Write out the items word for word, beginning at the line that contains "Prawidłowe ciśnienie w" and stopping after the line that contains "Monitoring System), który".

BEGIN DATA EXCERPTS

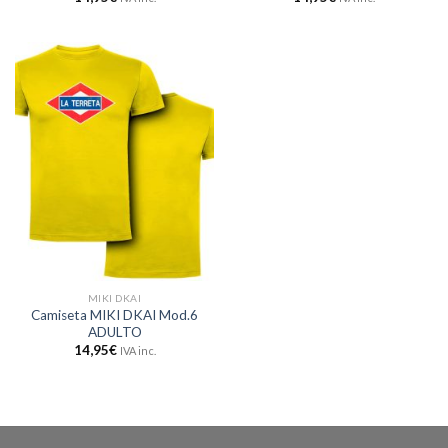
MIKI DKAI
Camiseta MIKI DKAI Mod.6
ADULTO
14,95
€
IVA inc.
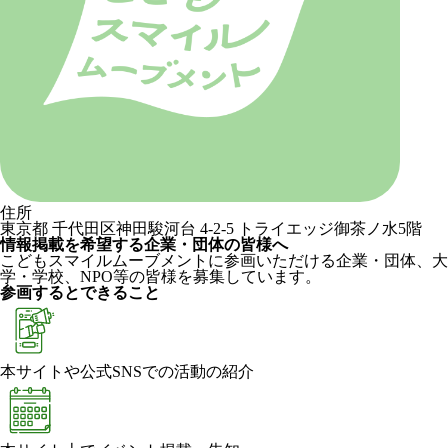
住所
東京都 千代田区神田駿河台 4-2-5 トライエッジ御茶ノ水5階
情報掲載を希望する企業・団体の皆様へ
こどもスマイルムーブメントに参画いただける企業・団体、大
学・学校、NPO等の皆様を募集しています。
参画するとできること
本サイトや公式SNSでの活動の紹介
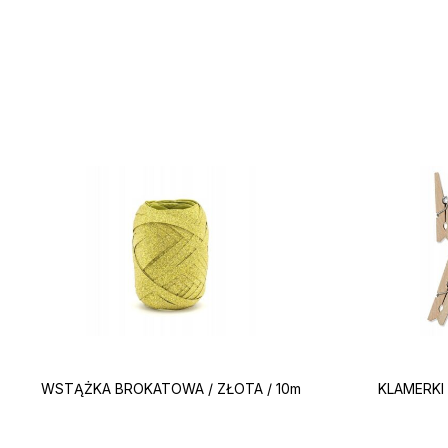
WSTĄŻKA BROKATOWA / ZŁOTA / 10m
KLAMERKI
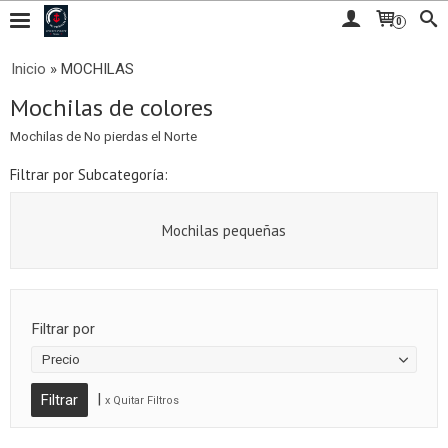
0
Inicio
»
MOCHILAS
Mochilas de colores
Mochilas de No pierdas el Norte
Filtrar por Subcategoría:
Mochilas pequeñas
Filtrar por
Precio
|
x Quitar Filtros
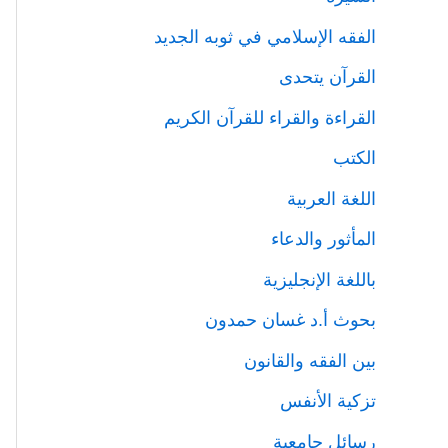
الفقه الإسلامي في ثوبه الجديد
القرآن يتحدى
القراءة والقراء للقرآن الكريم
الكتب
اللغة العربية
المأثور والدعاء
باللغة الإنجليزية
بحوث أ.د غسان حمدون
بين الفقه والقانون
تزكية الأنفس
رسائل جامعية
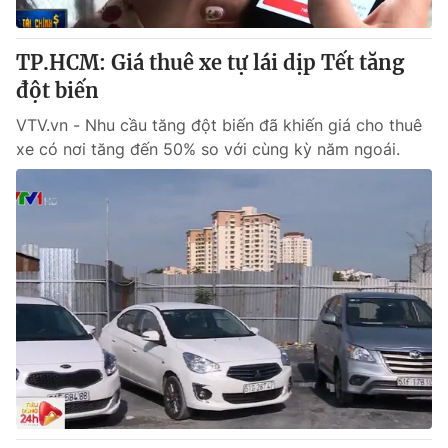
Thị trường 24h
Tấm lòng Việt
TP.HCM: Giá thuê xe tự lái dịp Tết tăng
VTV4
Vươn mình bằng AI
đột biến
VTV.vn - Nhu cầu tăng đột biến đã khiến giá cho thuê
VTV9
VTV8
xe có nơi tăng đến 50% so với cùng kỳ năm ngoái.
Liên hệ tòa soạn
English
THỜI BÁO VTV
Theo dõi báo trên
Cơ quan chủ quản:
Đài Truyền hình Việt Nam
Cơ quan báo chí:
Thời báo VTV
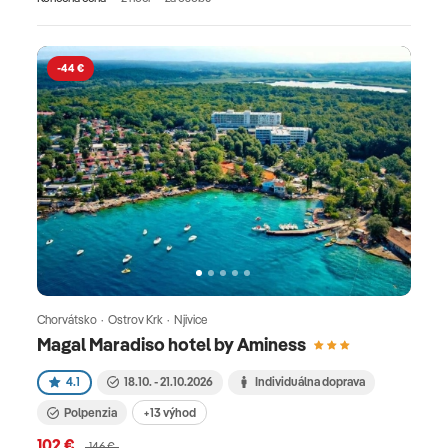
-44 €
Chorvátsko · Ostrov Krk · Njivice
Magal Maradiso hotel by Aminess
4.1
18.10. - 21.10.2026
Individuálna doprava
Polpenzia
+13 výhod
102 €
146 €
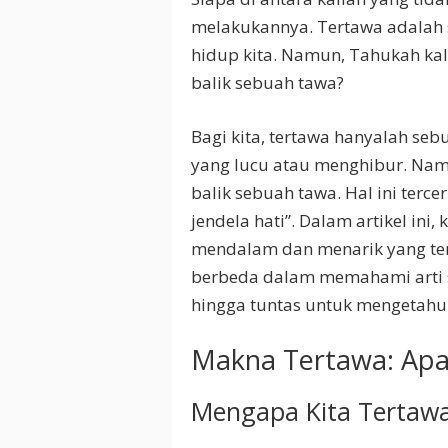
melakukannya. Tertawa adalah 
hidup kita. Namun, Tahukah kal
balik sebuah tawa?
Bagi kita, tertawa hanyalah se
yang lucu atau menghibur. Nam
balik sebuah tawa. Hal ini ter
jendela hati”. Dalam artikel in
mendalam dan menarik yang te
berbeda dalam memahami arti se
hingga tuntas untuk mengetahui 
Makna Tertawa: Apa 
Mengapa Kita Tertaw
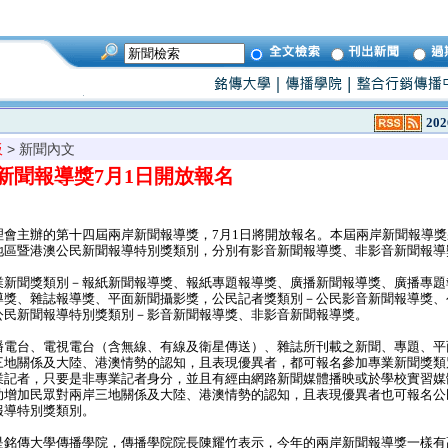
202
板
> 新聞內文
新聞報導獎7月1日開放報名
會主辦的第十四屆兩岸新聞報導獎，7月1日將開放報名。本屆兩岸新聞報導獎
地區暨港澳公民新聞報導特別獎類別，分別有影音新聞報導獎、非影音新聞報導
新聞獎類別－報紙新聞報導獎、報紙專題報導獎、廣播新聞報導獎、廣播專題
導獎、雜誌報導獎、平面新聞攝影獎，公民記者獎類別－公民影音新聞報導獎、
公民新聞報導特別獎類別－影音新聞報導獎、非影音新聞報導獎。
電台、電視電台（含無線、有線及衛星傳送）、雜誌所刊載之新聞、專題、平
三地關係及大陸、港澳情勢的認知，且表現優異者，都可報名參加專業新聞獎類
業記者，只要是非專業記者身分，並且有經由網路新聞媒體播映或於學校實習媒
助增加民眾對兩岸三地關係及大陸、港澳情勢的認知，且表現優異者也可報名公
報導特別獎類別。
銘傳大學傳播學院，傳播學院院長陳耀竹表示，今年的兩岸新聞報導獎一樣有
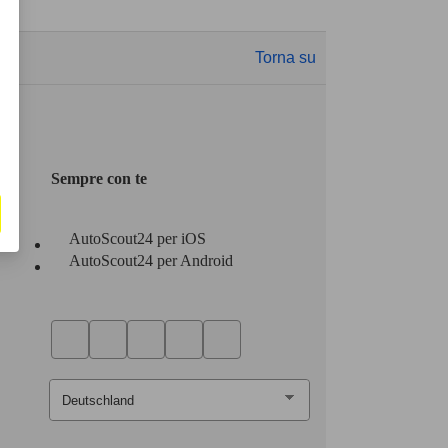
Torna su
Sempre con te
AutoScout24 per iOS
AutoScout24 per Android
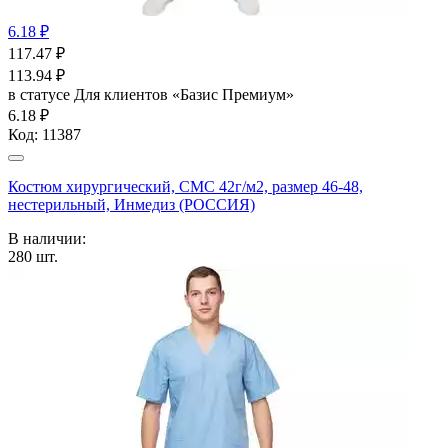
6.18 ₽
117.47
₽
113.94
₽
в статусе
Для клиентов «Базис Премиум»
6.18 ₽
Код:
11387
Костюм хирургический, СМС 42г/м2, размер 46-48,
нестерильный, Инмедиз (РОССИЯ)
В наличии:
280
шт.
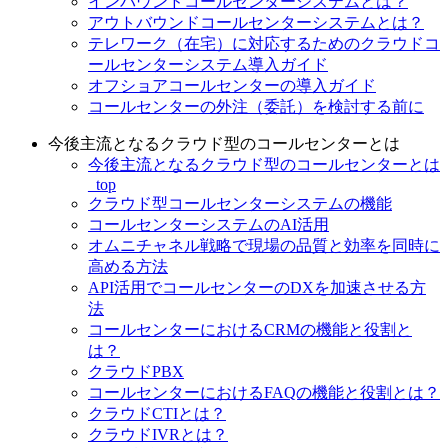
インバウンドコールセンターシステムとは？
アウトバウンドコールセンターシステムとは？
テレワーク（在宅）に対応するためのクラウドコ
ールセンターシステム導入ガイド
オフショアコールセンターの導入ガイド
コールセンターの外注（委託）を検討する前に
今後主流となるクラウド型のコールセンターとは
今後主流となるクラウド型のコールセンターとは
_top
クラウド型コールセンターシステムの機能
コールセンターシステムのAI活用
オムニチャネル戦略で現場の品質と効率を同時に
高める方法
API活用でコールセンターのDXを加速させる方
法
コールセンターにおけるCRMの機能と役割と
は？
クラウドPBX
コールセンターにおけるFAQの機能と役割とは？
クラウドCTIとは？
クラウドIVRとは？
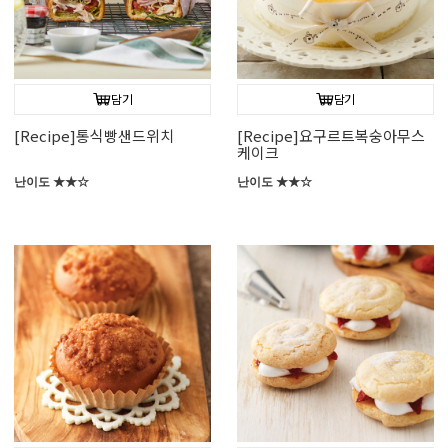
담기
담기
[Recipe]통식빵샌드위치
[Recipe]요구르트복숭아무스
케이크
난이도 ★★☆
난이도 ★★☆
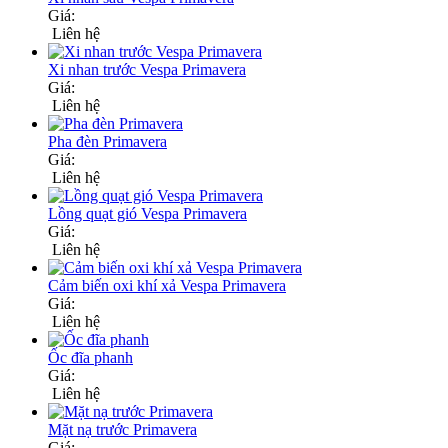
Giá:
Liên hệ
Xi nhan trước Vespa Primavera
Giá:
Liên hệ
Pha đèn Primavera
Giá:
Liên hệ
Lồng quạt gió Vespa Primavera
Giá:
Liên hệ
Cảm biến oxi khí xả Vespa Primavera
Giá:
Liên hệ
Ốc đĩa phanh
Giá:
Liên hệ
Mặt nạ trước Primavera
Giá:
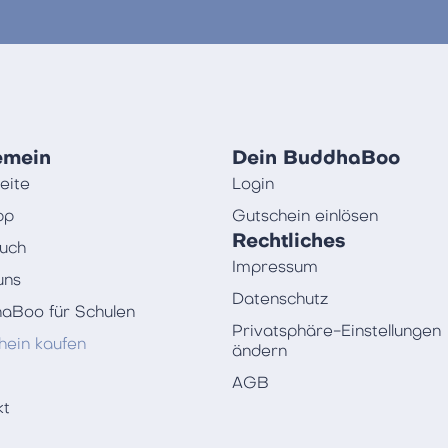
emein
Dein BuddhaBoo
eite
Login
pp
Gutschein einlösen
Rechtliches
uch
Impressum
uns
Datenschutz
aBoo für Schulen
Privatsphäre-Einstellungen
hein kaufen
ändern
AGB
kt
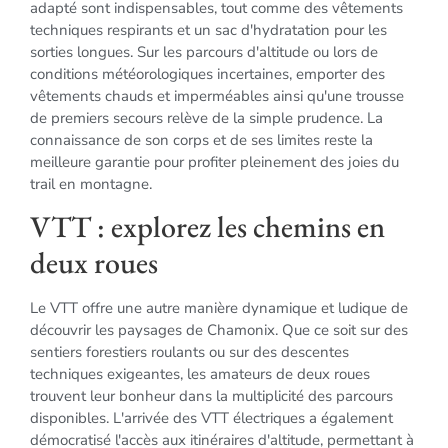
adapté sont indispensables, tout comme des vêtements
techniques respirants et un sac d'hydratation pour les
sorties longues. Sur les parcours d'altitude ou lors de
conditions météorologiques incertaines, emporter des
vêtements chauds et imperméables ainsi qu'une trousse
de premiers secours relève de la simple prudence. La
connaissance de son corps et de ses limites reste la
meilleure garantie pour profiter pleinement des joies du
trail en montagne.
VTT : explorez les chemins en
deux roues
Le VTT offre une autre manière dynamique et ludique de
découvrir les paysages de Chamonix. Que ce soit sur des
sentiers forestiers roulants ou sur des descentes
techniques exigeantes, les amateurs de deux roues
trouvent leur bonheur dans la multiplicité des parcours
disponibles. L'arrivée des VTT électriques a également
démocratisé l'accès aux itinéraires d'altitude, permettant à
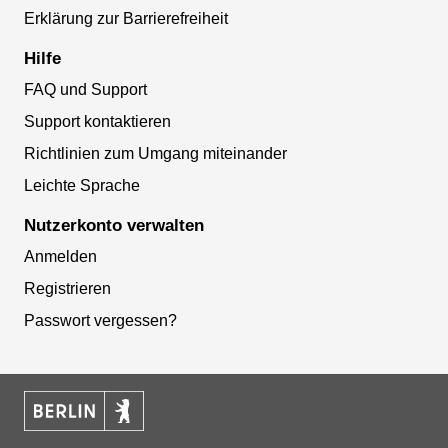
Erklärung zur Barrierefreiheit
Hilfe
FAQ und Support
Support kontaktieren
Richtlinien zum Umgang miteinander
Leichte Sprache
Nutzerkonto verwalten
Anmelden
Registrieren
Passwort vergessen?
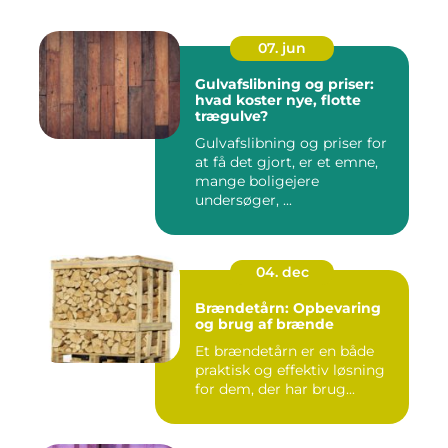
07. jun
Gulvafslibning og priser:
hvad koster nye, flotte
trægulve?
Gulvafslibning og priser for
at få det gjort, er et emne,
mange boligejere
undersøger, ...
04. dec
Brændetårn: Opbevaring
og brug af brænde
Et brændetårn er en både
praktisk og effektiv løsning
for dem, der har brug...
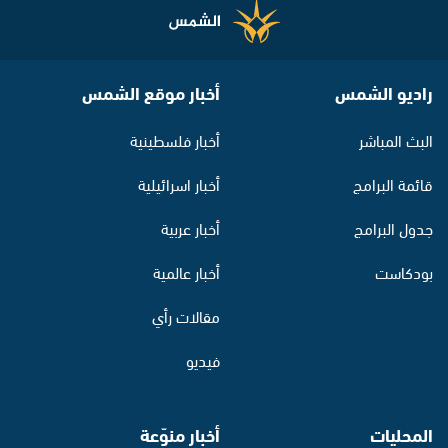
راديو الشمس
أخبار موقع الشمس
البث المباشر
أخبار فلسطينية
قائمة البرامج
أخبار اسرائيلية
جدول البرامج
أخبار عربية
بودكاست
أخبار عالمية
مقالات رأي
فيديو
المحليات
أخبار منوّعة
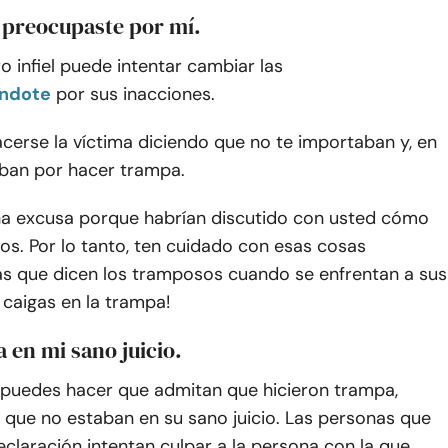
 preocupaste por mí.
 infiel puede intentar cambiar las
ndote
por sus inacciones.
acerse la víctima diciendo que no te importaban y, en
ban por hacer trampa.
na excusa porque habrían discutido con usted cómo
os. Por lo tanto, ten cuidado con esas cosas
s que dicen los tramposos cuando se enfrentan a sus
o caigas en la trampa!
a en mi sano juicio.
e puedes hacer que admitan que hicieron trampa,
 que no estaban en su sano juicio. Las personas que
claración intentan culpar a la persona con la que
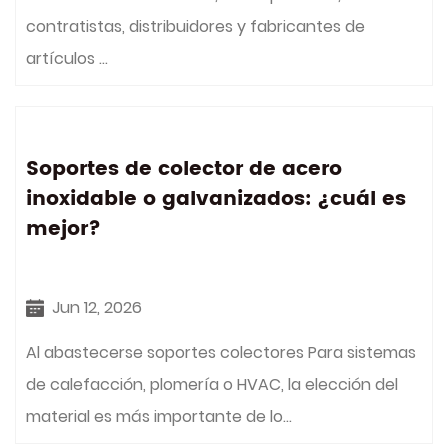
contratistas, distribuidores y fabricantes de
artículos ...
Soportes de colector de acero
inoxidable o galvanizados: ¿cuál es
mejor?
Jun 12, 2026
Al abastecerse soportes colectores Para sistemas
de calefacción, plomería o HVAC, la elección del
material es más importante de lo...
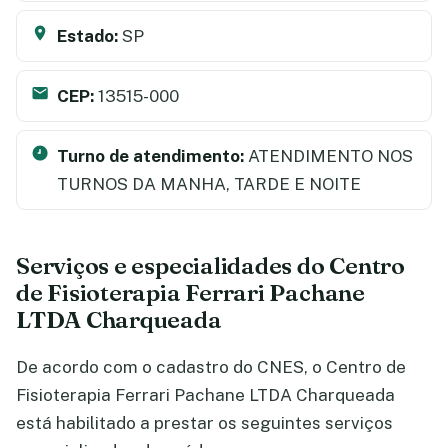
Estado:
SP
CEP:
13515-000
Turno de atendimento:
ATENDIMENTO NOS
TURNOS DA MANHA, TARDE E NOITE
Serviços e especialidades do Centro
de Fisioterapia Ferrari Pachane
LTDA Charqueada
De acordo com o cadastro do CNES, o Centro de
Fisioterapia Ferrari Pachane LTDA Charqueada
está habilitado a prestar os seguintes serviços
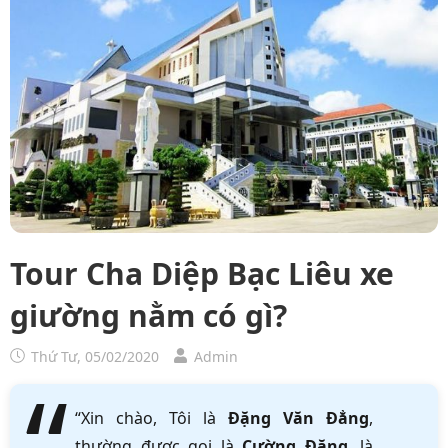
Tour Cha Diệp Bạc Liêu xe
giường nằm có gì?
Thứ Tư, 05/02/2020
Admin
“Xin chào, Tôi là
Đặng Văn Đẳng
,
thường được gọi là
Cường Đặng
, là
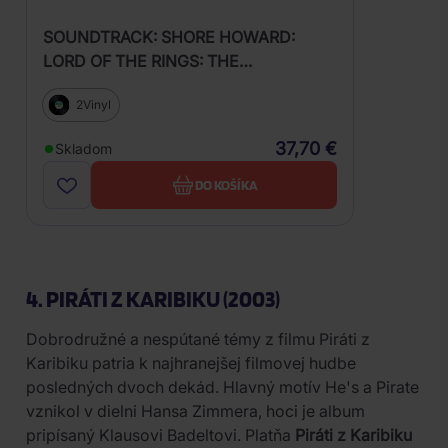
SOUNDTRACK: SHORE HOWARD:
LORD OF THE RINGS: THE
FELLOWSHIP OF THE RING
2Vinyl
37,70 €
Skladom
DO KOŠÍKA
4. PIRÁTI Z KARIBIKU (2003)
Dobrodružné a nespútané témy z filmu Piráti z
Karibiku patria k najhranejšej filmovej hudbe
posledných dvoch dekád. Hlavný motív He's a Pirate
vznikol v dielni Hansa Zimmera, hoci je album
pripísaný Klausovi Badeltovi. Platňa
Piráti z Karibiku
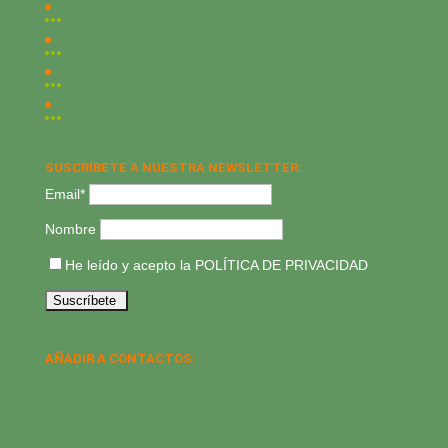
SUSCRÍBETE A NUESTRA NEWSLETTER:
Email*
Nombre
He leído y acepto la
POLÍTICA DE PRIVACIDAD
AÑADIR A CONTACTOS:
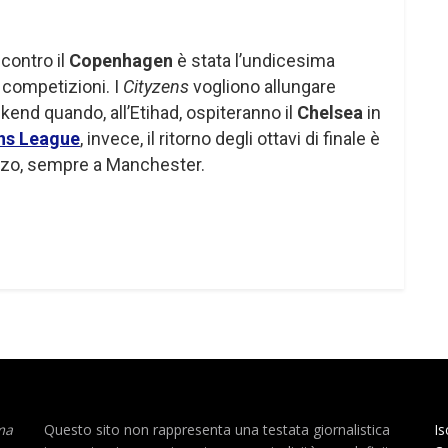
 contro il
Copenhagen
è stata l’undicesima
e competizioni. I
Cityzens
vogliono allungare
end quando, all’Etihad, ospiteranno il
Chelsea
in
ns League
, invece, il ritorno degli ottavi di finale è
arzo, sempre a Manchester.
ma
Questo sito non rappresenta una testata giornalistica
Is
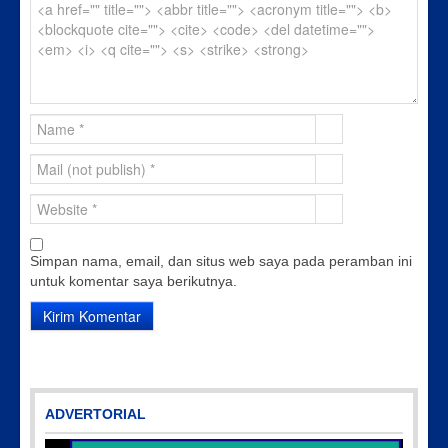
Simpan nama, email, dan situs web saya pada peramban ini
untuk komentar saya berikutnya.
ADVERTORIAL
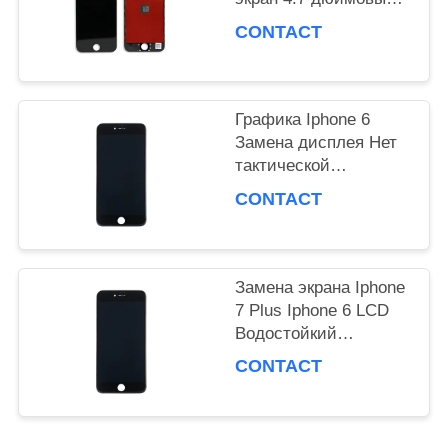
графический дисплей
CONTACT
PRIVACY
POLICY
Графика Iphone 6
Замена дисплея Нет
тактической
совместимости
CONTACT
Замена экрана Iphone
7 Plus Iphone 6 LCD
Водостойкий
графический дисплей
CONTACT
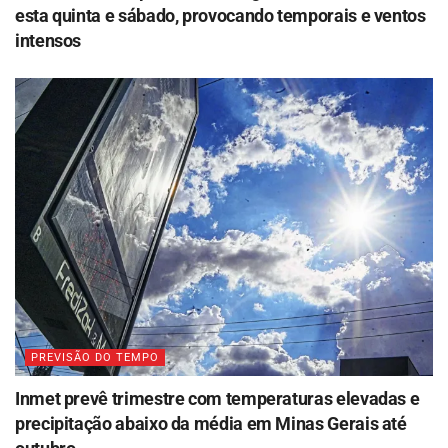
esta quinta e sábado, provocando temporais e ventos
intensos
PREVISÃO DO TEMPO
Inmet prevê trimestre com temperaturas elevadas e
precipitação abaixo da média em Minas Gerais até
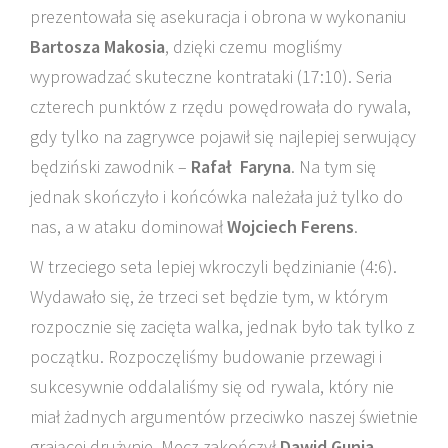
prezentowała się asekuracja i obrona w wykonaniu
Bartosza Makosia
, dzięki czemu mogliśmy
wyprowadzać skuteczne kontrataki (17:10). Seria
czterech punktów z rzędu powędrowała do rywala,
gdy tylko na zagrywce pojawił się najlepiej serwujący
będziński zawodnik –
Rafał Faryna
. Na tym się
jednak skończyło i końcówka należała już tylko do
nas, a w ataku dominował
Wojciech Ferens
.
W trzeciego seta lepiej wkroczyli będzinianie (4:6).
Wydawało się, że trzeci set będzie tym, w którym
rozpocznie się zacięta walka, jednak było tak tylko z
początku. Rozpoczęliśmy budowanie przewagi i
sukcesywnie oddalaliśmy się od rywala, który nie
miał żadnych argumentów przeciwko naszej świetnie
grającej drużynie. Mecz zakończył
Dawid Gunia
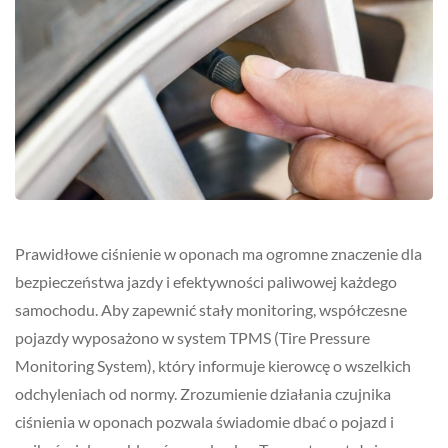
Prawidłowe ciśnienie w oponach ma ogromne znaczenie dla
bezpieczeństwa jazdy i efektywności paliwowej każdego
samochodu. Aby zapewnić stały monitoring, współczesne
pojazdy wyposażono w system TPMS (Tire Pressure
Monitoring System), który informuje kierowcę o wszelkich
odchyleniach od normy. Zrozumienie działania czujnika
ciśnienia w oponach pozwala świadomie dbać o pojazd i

END DATA EXCERPTS

## WRITTEN ANSWER
Prawidłowe ciśnienie w oponach ma ogromne znaczenie dla
bezpieczeństwa jazdy i efektywności paliwowej każdego
samochodu. Aby zapewnić stały monitoring, współczesne
pojazdy wyposażono w system TPMS (Tire Pressure
Monitoring System), który informuje kierowcę o wszelkich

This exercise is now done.